## What you have to do
Reproduce each line of text in the data below verbatim, in its original order. Leave the pictures out of your answer.

## Entries supplied
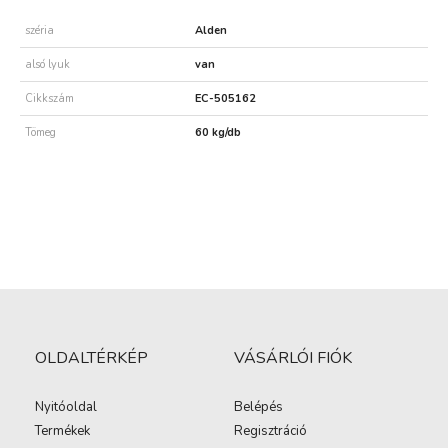
széria
Alden
alsó lyuk
van
Cikkszám
EC-505162
Tömeg
60 kg/db
OLDALTÉRKÉP
VÁSÁRLÓI FIÓK
Nyitóoldal
Belépés
Termékek
Regisztráció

## Your response
széria
Alden
alsó lyuk
van
Cikkszám
EC-505162
Tömeg
60 kg/db
OLDALTÉRKÉP
VÁSÁRLÓI FIÓK
Nyitóoldal
Belépés
Termékek
Regisztráció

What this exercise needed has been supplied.